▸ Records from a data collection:
------------------------------------------------------------

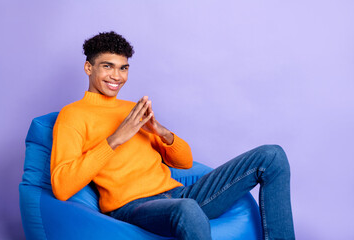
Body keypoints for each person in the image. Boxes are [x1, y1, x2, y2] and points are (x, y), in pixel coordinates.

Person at [50, 31, 295, 240]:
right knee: (187, 209)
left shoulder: (131, 110)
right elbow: (62, 187)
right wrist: (115, 139)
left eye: (123, 68)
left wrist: (160, 131)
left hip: (178, 194)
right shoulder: (73, 115)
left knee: (272, 156)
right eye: (108, 66)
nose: (117, 76)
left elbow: (184, 162)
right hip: (132, 206)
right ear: (88, 67)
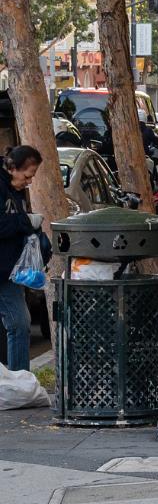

------------------------------------------------------------

▸ What needs to be done: Copy nothing but the lines from the start of the entries through the line with "left eye: (123, 68)". Write them out exactly, without pictures.

▸ Written reply:
Body keypoints for each person in the image. Boxes are [x1, y1, x2, y2] and points are (x, y), in pixel coordinates.

Person at [50, 31, 295, 240]:
right knee: (187, 209)
left shoulder: (131, 110)
right elbow: (62, 187)
right wrist: (115, 139)
left eye: (123, 68)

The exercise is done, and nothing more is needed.